• **Task goal**
The answer is the data below, repeated exactly, with no pictures included.

• **Data for processing**
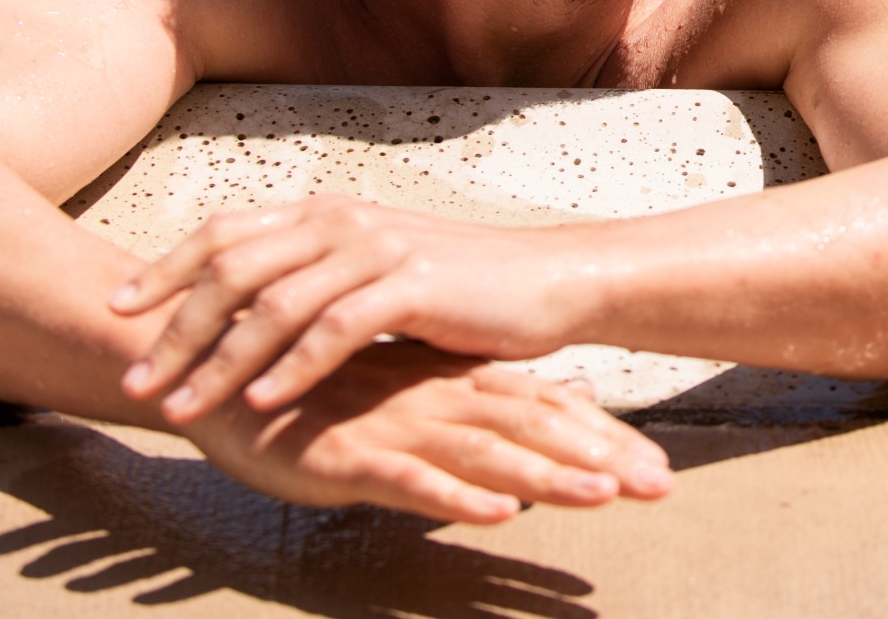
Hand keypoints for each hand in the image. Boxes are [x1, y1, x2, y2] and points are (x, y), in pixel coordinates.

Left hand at [112, 195, 590, 424]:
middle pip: (233, 269)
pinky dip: (292, 368)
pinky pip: (336, 329)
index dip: (163, 267)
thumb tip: (242, 311)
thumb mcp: (376, 271)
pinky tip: (263, 404)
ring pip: (274, 305)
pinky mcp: (414, 285)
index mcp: (327, 213)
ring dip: (220, 360)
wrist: (548, 280)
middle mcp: (343, 221)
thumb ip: (313, 280)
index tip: (115, 308)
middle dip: (174, 329)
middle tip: (136, 379)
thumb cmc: (460, 287)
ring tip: (184, 407)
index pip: (224, 231)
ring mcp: (378, 248)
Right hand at [185, 340, 672, 523]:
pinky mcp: (348, 456)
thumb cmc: (327, 394)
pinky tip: (496, 510)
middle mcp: (436, 400)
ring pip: (485, 451)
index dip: (605, 440)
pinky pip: (410, 479)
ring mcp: (395, 427)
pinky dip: (455, 494)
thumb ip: (491, 402)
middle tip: (661, 487)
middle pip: (533, 429)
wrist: (225, 377)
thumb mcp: (417, 397)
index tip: (661, 472)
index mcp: (454, 386)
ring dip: (547, 473)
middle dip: (599, 459)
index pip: (546, 409)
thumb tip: (571, 395)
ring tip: (602, 495)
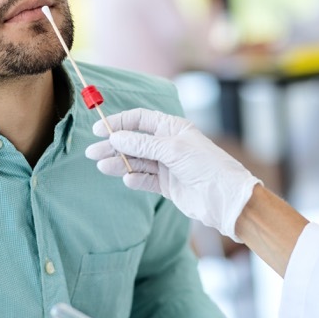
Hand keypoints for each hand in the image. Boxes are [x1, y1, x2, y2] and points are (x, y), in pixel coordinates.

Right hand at [85, 108, 261, 239]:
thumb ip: (143, 143)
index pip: (140, 119)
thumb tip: (116, 137)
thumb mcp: (173, 149)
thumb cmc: (207, 165)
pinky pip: (146, 179)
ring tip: (103, 166)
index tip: (99, 130)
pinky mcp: (168, 185)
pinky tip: (128, 179)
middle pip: (134, 141)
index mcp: (172, 128)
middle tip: (92, 153)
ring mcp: (167, 165)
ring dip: (120, 163)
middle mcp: (169, 145)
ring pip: (137, 161)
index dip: (119, 123)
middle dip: (114, 146)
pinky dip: (136, 179)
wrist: (225, 198)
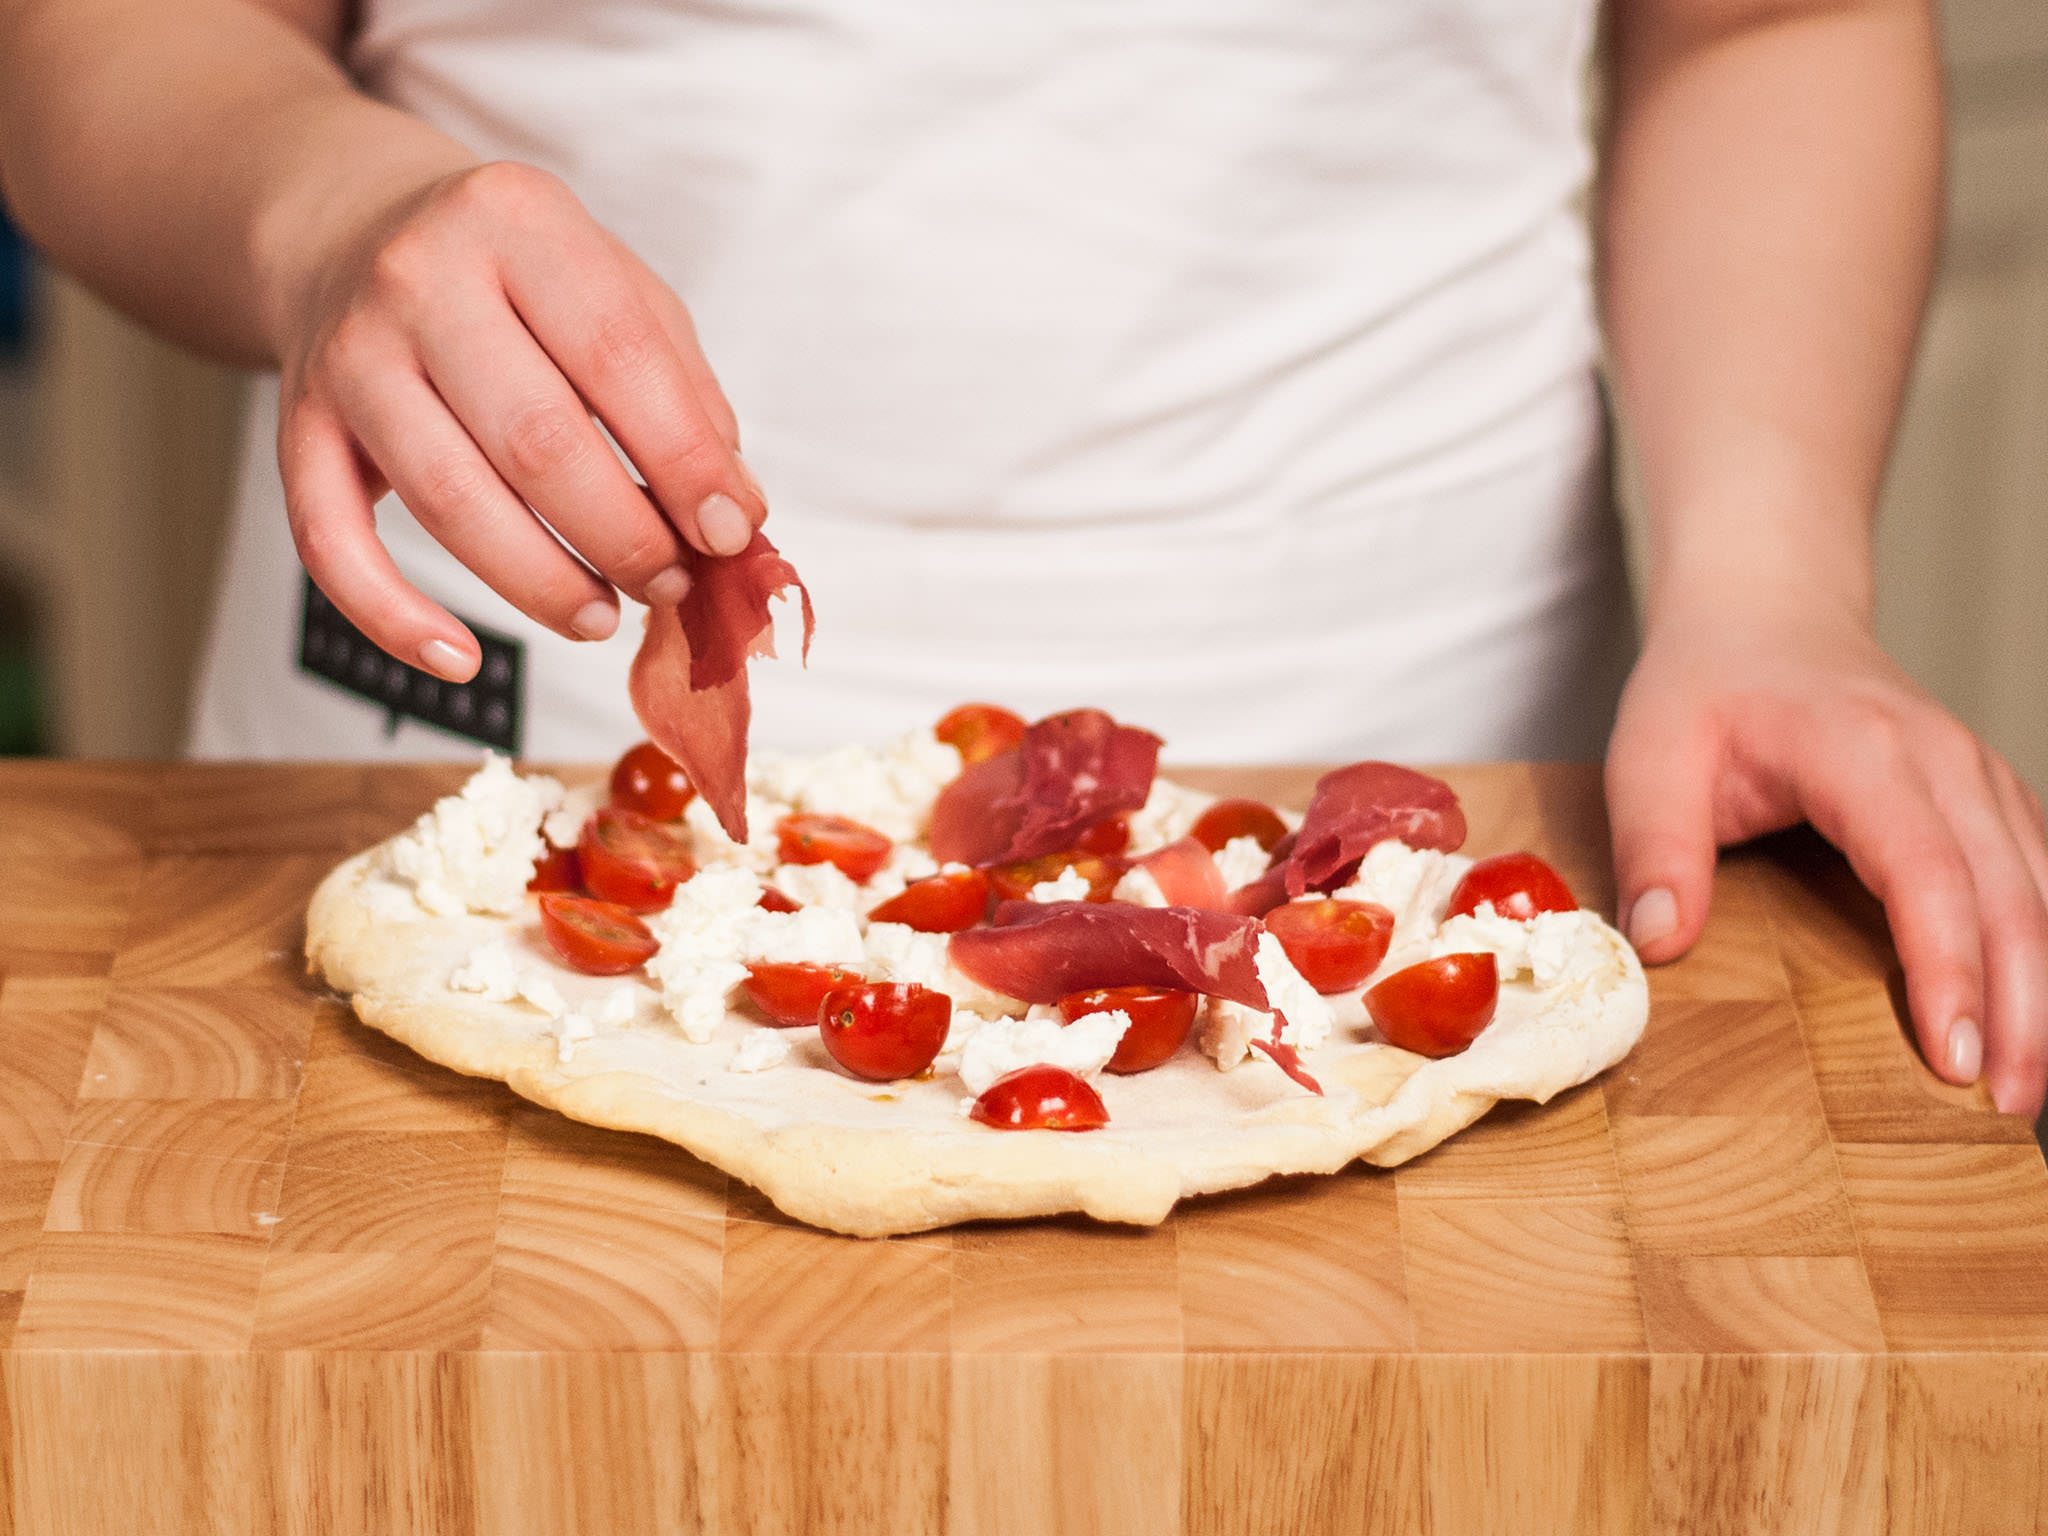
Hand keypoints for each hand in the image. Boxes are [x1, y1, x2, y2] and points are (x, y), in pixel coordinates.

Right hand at [269, 159, 762, 679]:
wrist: (349, 226)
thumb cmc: (515, 278)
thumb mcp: (615, 289)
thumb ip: (684, 394)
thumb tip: (735, 516)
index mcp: (518, 222)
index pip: (617, 356)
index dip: (684, 460)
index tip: (730, 534)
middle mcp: (419, 278)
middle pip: (536, 440)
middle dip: (623, 534)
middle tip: (671, 584)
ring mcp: (348, 354)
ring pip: (449, 501)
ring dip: (542, 583)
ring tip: (604, 616)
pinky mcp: (296, 425)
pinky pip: (332, 544)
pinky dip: (396, 619)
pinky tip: (464, 660)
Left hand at [1605, 590, 2047, 1116]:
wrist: (1763, 609)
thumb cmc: (1706, 685)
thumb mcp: (1649, 755)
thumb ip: (1654, 848)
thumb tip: (1658, 945)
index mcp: (1861, 751)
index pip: (1926, 871)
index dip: (1947, 967)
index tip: (1953, 1055)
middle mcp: (1943, 762)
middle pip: (2010, 896)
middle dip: (2018, 1008)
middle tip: (2004, 1103)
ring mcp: (1978, 777)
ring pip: (2041, 891)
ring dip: (2042, 992)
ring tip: (2022, 1088)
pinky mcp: (1988, 797)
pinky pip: (2038, 876)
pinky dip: (2042, 949)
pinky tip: (2032, 1014)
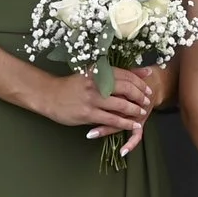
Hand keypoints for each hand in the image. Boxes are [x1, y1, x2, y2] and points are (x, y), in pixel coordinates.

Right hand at [40, 67, 157, 156]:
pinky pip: (112, 119)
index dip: (140, 83)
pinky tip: (133, 125)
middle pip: (127, 88)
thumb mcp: (91, 74)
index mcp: (98, 71)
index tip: (147, 89)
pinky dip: (125, 123)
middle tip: (147, 101)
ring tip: (142, 113)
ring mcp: (92, 99)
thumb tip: (140, 72)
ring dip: (135, 110)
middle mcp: (96, 83)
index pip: (126, 75)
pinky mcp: (88, 113)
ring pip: (121, 105)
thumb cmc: (72, 85)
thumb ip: (112, 74)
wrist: (49, 95)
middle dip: (140, 96)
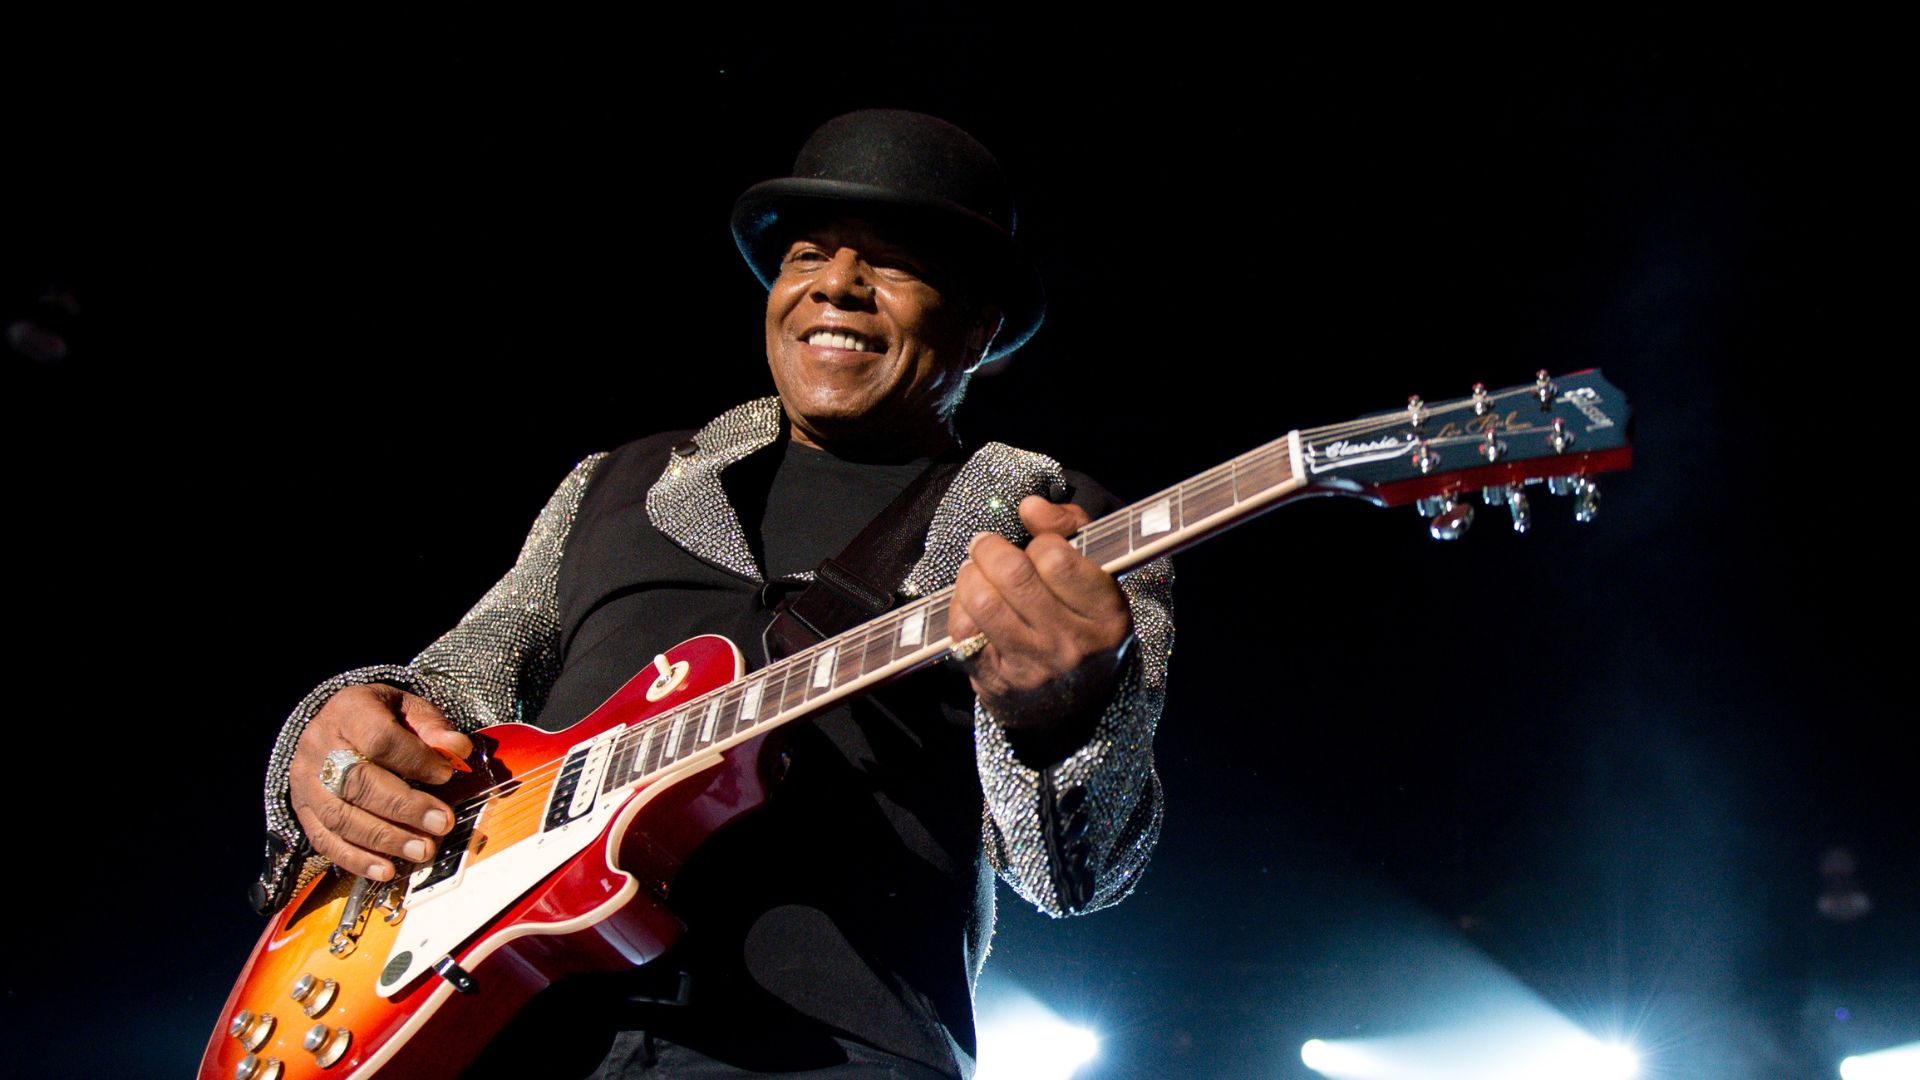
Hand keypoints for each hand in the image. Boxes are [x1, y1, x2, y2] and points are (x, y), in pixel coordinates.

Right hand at [289, 684, 473, 880]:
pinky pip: (325, 840)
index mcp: (348, 711)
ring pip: (340, 817)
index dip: (415, 761)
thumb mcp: (407, 708)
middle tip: (440, 824)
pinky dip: (357, 859)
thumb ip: (432, 727)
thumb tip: (459, 749)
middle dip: (404, 808)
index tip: (445, 775)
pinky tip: (386, 870)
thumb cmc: (379, 717)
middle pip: (358, 783)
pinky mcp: (303, 811)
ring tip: (421, 850)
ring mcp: (306, 782)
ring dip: (384, 839)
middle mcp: (319, 747)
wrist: (335, 724)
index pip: (380, 740)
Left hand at [950, 495, 1132, 735]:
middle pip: (1014, 575)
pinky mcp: (997, 681)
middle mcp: (1072, 644)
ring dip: (970, 575)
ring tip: (974, 571)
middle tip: (985, 545)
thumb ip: (1069, 527)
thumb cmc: (1082, 623)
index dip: (1038, 542)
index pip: (1056, 558)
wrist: (1075, 706)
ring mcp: (1034, 667)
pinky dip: (958, 607)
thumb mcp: (1096, 572)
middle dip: (990, 549)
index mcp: (1106, 613)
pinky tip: (970, 605)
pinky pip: (962, 630)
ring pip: (983, 601)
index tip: (1036, 547)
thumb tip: (1030, 505)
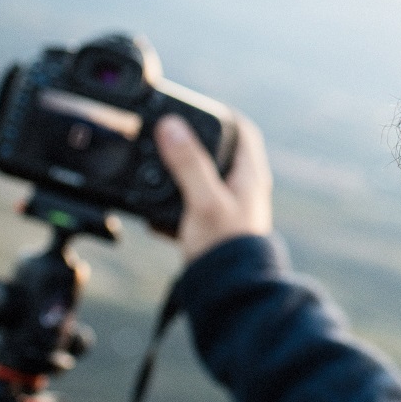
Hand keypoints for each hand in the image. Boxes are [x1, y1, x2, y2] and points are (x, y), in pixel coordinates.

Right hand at [154, 113, 272, 262]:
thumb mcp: (203, 199)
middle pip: (220, 155)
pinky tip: (151, 216)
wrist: (229, 294)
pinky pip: (190, 210)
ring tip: (152, 173)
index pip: (244, 131)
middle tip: (167, 137)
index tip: (197, 107)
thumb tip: (171, 126)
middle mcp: (243, 191)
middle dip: (193, 146)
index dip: (223, 115)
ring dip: (179, 178)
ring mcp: (229, 211)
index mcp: (249, 176)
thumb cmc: (226, 247)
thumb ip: (188, 163)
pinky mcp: (213, 231)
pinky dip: (172, 209)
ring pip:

• **Your response**
Hand keypoints for each hand in the image. Boxes are [x1, y1, x2, y2] and points are (x, y), in pixel coordinates.

Left hand at [112, 195, 590, 424]:
middle pip: (233, 269)
pinky dip: (292, 368)
pinky pip: (336, 329)
index dip: (163, 267)
thumb tip: (242, 311)
thumb mcp: (376, 271)
pinky tip: (263, 404)
ring pip: (274, 305)
pinky mcp: (414, 285)
index mcp: (327, 213)
ring dip: (220, 360)
wrist: (548, 280)
middle mcp: (343, 221)
thumb ip: (313, 280)
index tip: (115, 308)
middle dip: (174, 329)
middle tip: (136, 379)
thumb cmc: (460, 287)
ring tip: (184, 407)
index pip: (224, 231)
ring mcp: (378, 248)
Right hand at [185, 340, 672, 523]:
pinky mcp: (348, 456)
thumb cmc: (327, 394)
pinky tip: (496, 510)
middle mcp: (436, 400)
ring pip: (485, 451)
index dip: (605, 440)
pinky pip: (410, 479)
ring mcp: (395, 427)
pinky dip: (455, 494)
thumb ip: (491, 402)
middle tip: (661, 487)
middle pip: (533, 429)
wrist: (225, 377)
thumb mcp: (417, 397)
index tip: (661, 472)
index mcp: (454, 386)
ring dip: (547, 473)
middle dip: (599, 459)
index pip: (546, 409)
thumb tip: (571, 395)
ring tip: (602, 495)
Hand keypoints for each hand in the image. Boxes are [x1, y1, x2, y2] and points are (x, y), in pixel coordinates.

Right hand at [85, 108, 261, 239]:
thumb ip: (143, 143)
index pip: (140, 119)
thumb tip: (116, 137)
thumb mcp: (173, 149)
thumb cmc: (207, 165)
pinky pip: (146, 179)
ring tip: (103, 166)
index tip: (99, 130)
pinky mcp: (168, 185)
pinky tip: (128, 179)
middle pip: (134, 141)
index mcp: (172, 128)
middle tip: (92, 153)
ring mcp: (167, 165)
ring dip: (120, 163)
middle mcp: (169, 145)
ring pip: (137, 161)
index dip: (119, 123)
middle dip: (114, 146)
pinky dip: (136, 179)
wrist: (225, 198)
Hand keypoints for each hand in the image. Boxes are [x1, y1, x2, y2] and points are (x, y), in pixel coordinates.

Right hand at [269, 159, 762, 679]:
wrist: (349, 226)
thumb cmc: (515, 278)
thumb mcp: (615, 289)
thumb ip: (684, 394)
thumb tip: (735, 516)
index mcp: (518, 222)
index pip: (617, 356)
index dip: (684, 460)
index tip: (730, 534)
middle mcp: (419, 278)
middle pip: (536, 440)
middle dip: (623, 534)
middle tip: (671, 584)
ring mcp: (348, 354)
ring pip: (449, 501)
ring dip: (542, 583)
ring tip: (604, 616)
pinky mcp: (296, 425)
pinky pip: (332, 544)
pinky dip: (396, 619)
pinky tip: (464, 660)
Left hand at [1605, 590, 2047, 1116]:
wrist: (1763, 609)
thumb cmc: (1706, 685)
thumb mcp: (1649, 755)
thumb ip: (1654, 848)
thumb tip: (1658, 945)
index mcp: (1861, 751)
index pip: (1926, 871)
index dip: (1947, 967)
index tip: (1953, 1055)
middle mcp: (1943, 762)
middle pip: (2010, 896)
middle dip: (2018, 1008)
middle tip: (2004, 1103)
ring mcp: (1978, 777)
ring pip: (2041, 891)
ring dip: (2042, 992)
ring tip: (2022, 1088)
pinky mcp: (1988, 797)
pinky pip: (2038, 876)
pinky dip: (2042, 949)
pinky tip: (2032, 1014)
Hand keypoints for each hand in the image. Boxes are [x1, y1, x2, y2] and points are (x, y), in pixel coordinates.

Right hand at [40, 67, 157, 156]:
pinky pip: (112, 119)
index dip: (140, 83)
pinky tip: (133, 125)
middle pip: (127, 88)
thumb mcp: (91, 74)
index mcp: (98, 71)
index tip: (147, 89)
pinky dip: (125, 123)
middle tip: (147, 101)
ring tip: (142, 113)
ring mcp: (92, 99)
thumb tip: (140, 72)
ring dip: (135, 110)
middle mcp: (96, 83)
index pip: (126, 75)
pinky mcp: (88, 113)
ring pip: (121, 105)
thumb cmc: (72, 85)
thumb ip: (112, 74)
wrist: (49, 95)
middle dip: (140, 96)
Hand keypoints for each hand in the image. Boxes are [x1, y1, x2, y2] and points are (x, y), in pixel coordinates.

Right hand at [289, 684, 473, 880]:
pinky pip: (325, 840)
index mcp: (348, 711)
ring pip: (340, 817)
index dip: (415, 761)
thumb mcp: (407, 708)
middle tip: (440, 824)
pinky dip: (357, 859)
thumb ip: (432, 727)
thumb tip: (459, 749)
middle dip: (404, 808)
index tip: (445, 775)
pinky tip: (386, 870)
thumb cmc: (379, 717)
middle pip: (358, 783)
pinky mcp: (303, 811)
ring tip: (421, 850)
ring mcp: (306, 782)
ring dip: (384, 839)
middle mcp: (319, 747)
wrist: (335, 724)
index pip: (380, 740)
Left hand at [950, 495, 1132, 735]:
middle pip: (1014, 575)
pinky mcp: (997, 681)
middle mcp: (1072, 644)
ring dip: (970, 575)
ring tip: (974, 571)
middle tip: (985, 545)
thumb ip: (1069, 527)
thumb cmc: (1082, 623)
index dip: (1038, 542)
index pip: (1056, 558)
wrist: (1075, 706)
ring mcp: (1034, 667)
pinky dip: (958, 607)
thumb mcp: (1096, 572)
middle dip: (990, 549)
index mcp: (1106, 613)
pinky tip: (970, 605)
pinky pip: (962, 630)
ring pip: (983, 601)
index tip: (1036, 547)
thumb tip: (1030, 505)
Hand keypoints for each hand in the image. Boxes are [x1, y1, x2, y2] and points are (x, y), in pixel coordinates.

Right hand at [154, 113, 272, 262]:
thumb mcp: (203, 199)
middle pip: (220, 155)
pinky tip: (151, 216)
wrist: (229, 294)
pinky pip: (190, 210)
ring tip: (152, 173)
index pip: (244, 131)
middle tip: (167, 137)
index tip: (197, 107)
thumb tip: (171, 126)
middle mcp: (243, 191)
middle dip: (193, 146)
index dip: (223, 115)
ring dip: (179, 178)
ring mcp: (229, 211)
index mcp: (249, 176)
thumb cmc: (226, 247)
thumb ip: (188, 163)
pinky mcp: (213, 231)
pinky dip: (172, 209)
ring pip:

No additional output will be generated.